#### WORK TO BE COMPLETED:
Below are entries to return in full. Keep each one exact.

#### STUDY MATERIAL:
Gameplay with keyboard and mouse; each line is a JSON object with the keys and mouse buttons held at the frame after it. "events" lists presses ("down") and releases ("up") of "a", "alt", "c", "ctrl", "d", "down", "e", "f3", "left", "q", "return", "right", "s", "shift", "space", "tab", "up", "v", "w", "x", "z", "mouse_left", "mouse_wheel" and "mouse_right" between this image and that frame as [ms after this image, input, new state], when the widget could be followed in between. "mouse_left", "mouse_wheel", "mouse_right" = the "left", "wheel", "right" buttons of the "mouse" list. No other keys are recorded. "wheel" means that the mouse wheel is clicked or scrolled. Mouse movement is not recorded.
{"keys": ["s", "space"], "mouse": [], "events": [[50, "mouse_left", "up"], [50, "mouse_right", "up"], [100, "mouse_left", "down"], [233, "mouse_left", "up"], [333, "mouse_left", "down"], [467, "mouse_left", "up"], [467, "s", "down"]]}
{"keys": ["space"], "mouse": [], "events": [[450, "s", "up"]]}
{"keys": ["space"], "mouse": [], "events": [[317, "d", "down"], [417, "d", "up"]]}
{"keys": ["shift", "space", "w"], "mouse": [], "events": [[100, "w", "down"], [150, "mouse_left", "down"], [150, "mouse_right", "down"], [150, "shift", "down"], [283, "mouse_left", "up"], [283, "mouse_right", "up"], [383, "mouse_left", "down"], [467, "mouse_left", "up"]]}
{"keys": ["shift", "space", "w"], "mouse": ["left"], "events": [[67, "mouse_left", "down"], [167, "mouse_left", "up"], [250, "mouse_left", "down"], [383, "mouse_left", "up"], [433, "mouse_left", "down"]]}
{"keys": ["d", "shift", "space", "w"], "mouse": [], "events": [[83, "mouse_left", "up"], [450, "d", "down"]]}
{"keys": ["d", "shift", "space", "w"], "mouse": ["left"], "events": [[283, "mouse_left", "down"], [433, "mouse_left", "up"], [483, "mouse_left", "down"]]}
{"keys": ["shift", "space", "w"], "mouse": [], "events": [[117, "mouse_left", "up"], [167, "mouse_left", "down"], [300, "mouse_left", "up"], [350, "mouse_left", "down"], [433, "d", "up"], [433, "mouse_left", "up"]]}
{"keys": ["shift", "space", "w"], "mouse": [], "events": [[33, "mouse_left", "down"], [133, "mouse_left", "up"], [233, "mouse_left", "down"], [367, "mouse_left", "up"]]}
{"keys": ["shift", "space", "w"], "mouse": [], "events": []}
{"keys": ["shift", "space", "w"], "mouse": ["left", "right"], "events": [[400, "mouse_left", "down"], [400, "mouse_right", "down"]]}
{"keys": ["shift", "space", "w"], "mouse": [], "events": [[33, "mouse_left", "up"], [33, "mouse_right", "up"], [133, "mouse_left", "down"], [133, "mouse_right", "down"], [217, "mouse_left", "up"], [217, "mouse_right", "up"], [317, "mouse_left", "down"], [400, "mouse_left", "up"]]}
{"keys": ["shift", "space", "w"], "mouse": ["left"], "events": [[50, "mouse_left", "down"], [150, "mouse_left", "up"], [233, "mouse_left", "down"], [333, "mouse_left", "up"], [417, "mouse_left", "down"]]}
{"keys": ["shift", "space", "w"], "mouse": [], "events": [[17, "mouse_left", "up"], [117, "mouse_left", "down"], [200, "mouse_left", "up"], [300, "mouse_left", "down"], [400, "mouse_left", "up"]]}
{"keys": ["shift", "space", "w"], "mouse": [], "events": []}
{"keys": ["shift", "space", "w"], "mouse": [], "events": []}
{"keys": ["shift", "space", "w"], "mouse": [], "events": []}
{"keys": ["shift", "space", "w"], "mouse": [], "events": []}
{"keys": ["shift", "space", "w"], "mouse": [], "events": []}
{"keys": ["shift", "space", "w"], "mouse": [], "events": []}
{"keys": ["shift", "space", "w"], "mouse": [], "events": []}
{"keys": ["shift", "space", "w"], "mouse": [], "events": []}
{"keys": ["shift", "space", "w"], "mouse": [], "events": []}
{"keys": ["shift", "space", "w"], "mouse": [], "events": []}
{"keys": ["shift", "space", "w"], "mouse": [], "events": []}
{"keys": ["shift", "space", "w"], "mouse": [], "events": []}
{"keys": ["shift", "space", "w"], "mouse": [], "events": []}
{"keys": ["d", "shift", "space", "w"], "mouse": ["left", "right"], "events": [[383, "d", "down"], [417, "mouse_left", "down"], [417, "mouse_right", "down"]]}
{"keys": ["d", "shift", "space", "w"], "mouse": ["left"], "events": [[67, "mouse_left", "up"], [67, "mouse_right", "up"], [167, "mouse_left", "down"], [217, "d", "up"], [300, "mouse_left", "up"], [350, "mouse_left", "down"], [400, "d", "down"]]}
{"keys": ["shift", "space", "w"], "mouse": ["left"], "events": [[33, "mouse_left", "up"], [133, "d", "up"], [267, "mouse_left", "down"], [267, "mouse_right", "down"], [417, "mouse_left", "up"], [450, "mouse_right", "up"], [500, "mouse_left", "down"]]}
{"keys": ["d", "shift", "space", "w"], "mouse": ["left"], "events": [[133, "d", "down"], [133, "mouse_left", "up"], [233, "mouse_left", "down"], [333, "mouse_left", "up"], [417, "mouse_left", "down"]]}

#### RESPONSE:
Gameplay with keyboard and mouse; each line is a JSON object with the keys and mouse buttons held at the frame after it. "events" lists presses ("down") and releases ("up") of "a", "alt", "c", "ctrl", "d", "down", "e", "f3", "left", "q", "return", "right", "s", "shift", "space", "tab", "up", "v", "w", "x", "z", "mouse_left", "mouse_wheel" and "mouse_right" between this image and that frame as [ms after this image, input, new state], when the widget could be followed in between. "mouse_left", "mouse_wheel", "mouse_right" = the "left", "wheel", "right" buttons of the "mouse" list. No other keys are recorded. "wheel" means that the mouse wheel is clicked or scrolled. Mouse movement is not recorded.
{"keys": ["s", "space"], "mouse": [], "events": [[50, "mouse_left", "up"], [50, "mouse_right", "up"], [100, "mouse_left", "down"], [233, "mouse_left", "up"], [333, "mouse_left", "down"], [467, "mouse_left", "up"], [467, "s", "down"]]}
{"keys": ["space"], "mouse": [], "events": [[450, "s", "up"]]}
{"keys": ["space"], "mouse": [], "events": [[317, "d", "down"], [417, "d", "up"]]}
{"keys": ["shift", "space", "w"], "mouse": [], "events": [[100, "w", "down"], [150, "mouse_left", "down"], [150, "mouse_right", "down"], [150, "shift", "down"], [283, "mouse_left", "up"], [283, "mouse_right", "up"], [383, "mouse_left", "down"], [467, "mouse_left", "up"]]}
{"keys": ["shift", "space", "w"], "mouse": ["left"], "events": [[67, "mouse_left", "down"], [167, "mouse_left", "up"], [250, "mouse_left", "down"], [383, "mouse_left", "up"], [433, "mouse_left", "down"]]}
{"keys": ["d", "shift", "space", "w"], "mouse": [], "events": [[83, "mouse_left", "up"], [450, "d", "down"]]}
{"keys": ["d", "shift", "space", "w"], "mouse": ["left"], "events": [[283, "mouse_left", "down"], [433, "mouse_left", "up"], [483, "mouse_left", "down"]]}
{"keys": ["shift", "space", "w"], "mouse": [], "events": [[117, "mouse_left", "up"], [167, "mouse_left", "down"], [300, "mouse_left", "up"], [350, "mouse_left", "down"], [433, "d", "up"], [433, "mouse_left", "up"]]}
{"keys": ["shift", "space", "w"], "mouse": [], "events": [[33, "mouse_left", "down"], [133, "mouse_left", "up"], [233, "mouse_left", "down"], [367, "mouse_left", "up"]]}
{"keys": ["shift", "space", "w"], "mouse": [], "events": []}
{"keys": ["shift", "space", "w"], "mouse": ["left", "right"], "events": [[400, "mouse_left", "down"], [400, "mouse_right", "down"]]}
{"keys": ["shift", "space", "w"], "mouse": [], "events": [[33, "mouse_left", "up"], [33, "mouse_right", "up"], [133, "mouse_left", "down"], [133, "mouse_right", "down"], [217, "mouse_left", "up"], [217, "mouse_right", "up"], [317, "mouse_left", "down"], [400, "mouse_left", "up"]]}
{"keys": ["shift", "space", "w"], "mouse": ["left"], "events": [[50, "mouse_left", "down"], [150, "mouse_left", "up"], [233, "mouse_left", "down"], [333, "mouse_left", "up"], [417, "mouse_left", "down"]]}
{"keys": ["shift", "space", "w"], "mouse": [], "events": [[17, "mouse_left", "up"], [117, "mouse_left", "down"], [200, "mouse_left", "up"], [300, "mouse_left", "down"], [400, "mouse_left", "up"]]}
{"keys": ["shift", "space", "w"], "mouse": [], "events": []}
{"keys": ["shift", "space", "w"], "mouse": [], "events": []}
{"keys": ["shift", "space", "w"], "mouse": [], "events": []}
{"keys": ["shift", "space", "w"], "mouse": [], "events": []}
{"keys": ["shift", "space", "w"], "mouse": [], "events": []}
{"keys": ["shift", "space", "w"], "mouse": [], "events": []}
{"keys": ["shift", "space", "w"], "mouse": [], "events": []}
{"keys": ["shift", "space", "w"], "mouse": [], "events": []}
{"keys": ["shift", "space", "w"], "mouse": [], "events": []}
{"keys": ["shift", "space", "w"], "mouse": [], "events": []}
{"keys": ["shift", "space", "w"], "mouse": [], "events": []}
{"keys": ["shift", "space", "w"], "mouse": [], "events": []}
{"keys": ["shift", "space", "w"], "mouse": [], "events": []}
{"keys": ["d", "shift", "space", "w"], "mouse": ["left", "right"], "events": [[383, "d", "down"], [417, "mouse_left", "down"], [417, "mouse_right", "down"]]}
{"keys": ["d", "shift", "space", "w"], "mouse": ["left"], "events": [[67, "mouse_left", "up"], [67, "mouse_right", "up"], [167, "mouse_left", "down"], [217, "d", "up"], [300, "mouse_left", "up"], [350, "mouse_left", "down"], [400, "d", "down"]]}
{"keys": ["shift", "space", "w"], "mouse": ["left"], "events": [[33, "mouse_left", "up"], [133, "d", "up"], [267, "mouse_left", "down"], [267, "mouse_right", "down"], [417, "mouse_left", "up"], [450, "mouse_right", "up"], [500, "mouse_left", "down"]]}
{"keys": ["d", "shift", "space", "w"], "mouse": ["left"], "events": [[133, "d", "down"], [133, "mouse_left", "up"], [233, "mouse_left", "down"], [333, "mouse_left", "up"], [417, "mouse_left", "down"]]}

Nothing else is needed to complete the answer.